Key rules for this gap

  • DB migrations run exactly once per boot, in the gunicorn master process via the on_starting hook in app/gunicorn.conf.py, before any worker is forked. preload_app = True ensures workers inherit _db_initialized = True via fork and never re-run migrations. In request handlers, use _ensure_db_connected() (opens a connection) — never _init_db() (migrates).
  • Sentry tracing only works in production if sentry_sdk.init() is called inside post_fork in app/gunicorn.conf.py. Without it, transactions are enqueued but never flushed (dead transport thread). Errors may still surface via a sync fallback, so error-only Sentry in prod with no traces is a symptom of this bug.
  • traces_sampler in gunicorn.conf.py must filter by transaction_context["name"], not wsgi_environ["PATH_INFO"]. Under gunicorn, wsgi_environ is not populated in the sampling context, so the PATH_INFO check silently falls through and health checks get sampled. The Flask dev server does populate wsgi_environ, so main.py's sampler can use PATH_INFO and works correctly there.
  • Never rely on logging.basicConfig() taking effect under gunicorn. Configure log formatting in post_fork instead.
  • Do not add --access-logfile to the gunicorn CMD. _log_request in main.py is the single source of request logs.
  • When adding new gunicorn CLI flags, prefer putting them in app/gunicorn.conf.py as Python assignments (e.g. workers = 2) so the config stays in one place.

Authentication

Auth is enforced globally in app/main.py::_setup_request()do not add @login_required to individual routes. In route handlers and templates, access the current user via current_user from flask_login (not g.current_user). The User model lives in app/models/user.py and is intentionally absent from tracekit/database.py::get_all_models().

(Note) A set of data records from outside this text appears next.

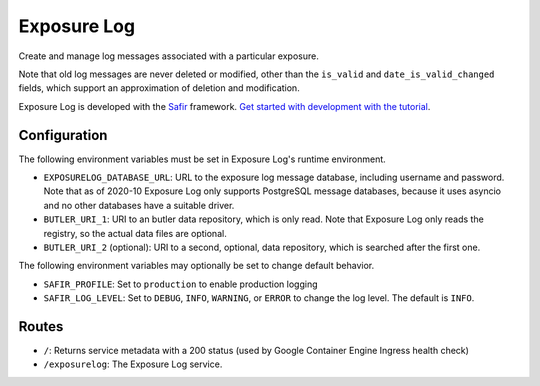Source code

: ############
Exposure Log
############

Create and manage log messages associated with a particular exposure.

Note that old log messages are never deleted or modified,
other than the ``is_valid`` and ``date_is_valid_changed`` fields,
which support an approximation of deletion and modification.

Exposure Log is developed with the `Safir <https://safir.lsst.io>`__ framework.
`Get started with development with the tutorial <https://safir.lsst.io/set-up-from-template.html>`__.

Configuration
-------------

The following environment variables must be set in Exposure Log's runtime environment.

* ``EXPOSURELOG_DATABASE_URL``: URL to the exposure log message database, including username and password.
  Note that as of 2020-10 Exposure Log only supports PostgreSQL message databases,
  because it uses asyncio and no other databases have a suitable driver.
* ``BUTLER_URI_1``: URI to an butler data repository, which is only read.
  Note that Exposure Log only reads the registry, so the actual data files are optional.
* ``BUTLER_URI_2`` (optional): URI to a second, optional, data repository, which is searched after the first one.

The following environment variables may optionally be set to change default behavior.

* ``SAFIR_PROFILE``: Set to ``production`` to enable production logging
* ``SAFIR_LOG_LEVEL``: Set to ``DEBUG``, ``INFO``, ``WARNING``, or ``ERROR`` to change the log level.
  The default is ``INFO``.

Routes
------

* ``/``: Returns service metadata with a 200 status (used by Google Container Engine Ingress health check)

* ``/exposurelog``: The Exposure Log service.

Per-user account-level flags (e.g. allow_impersonation) belong as columns on the User model. The AppConfig key-value store is for user-controlled application preferences (providers, timezone, debug). When in doubt: if the field is about who the user is or what they're allowed to do, it goes on User; if it's about how they've configured the app, it goes in AppConfig.


API design conventions

  • Collection vs item: follow the REST pattern — /api/calendar is the collection, /api/calendar/YYYY-MM is the item. New bulk endpoints go on the collection URL with query params, not a separate path.
  • Multi-resource responses: return a dict keyed by the resource identifier (e.g. {"2024-01": {...}, "2024-02": {...}}), not an array. Dicts are easier to look up by key and more flexible for callers.
  • Query param naming: use from / to for inclusive date/month ranges.
  • Don't allow open ended: recommend pagination, or a hard limit in the query depending on the scenario.

Code style

  • Formatter / linter: Ruff (configured in ruff.toml). Pre-commit runs it automatically.
  • Type hints: used throughout; run mypy tracekit/ to check.
  • Imports: lazy imports inside functions for heavy optional dependencies (keeps startup fast and allows test mocking).
  • No backwards-compat shims: if something is unused, delete it.

Key Rules For Agents

  • Kaizen: After every interaction wrapps up and you see your change being the last change: Pick a single thing to add, remove, or change in this AGENTS.md file. The goal of AGENTS.md is not completeness, it is correctness. Improvements to this file should ensure the agent acts in the correct way in this project, which is usually the simpler approach.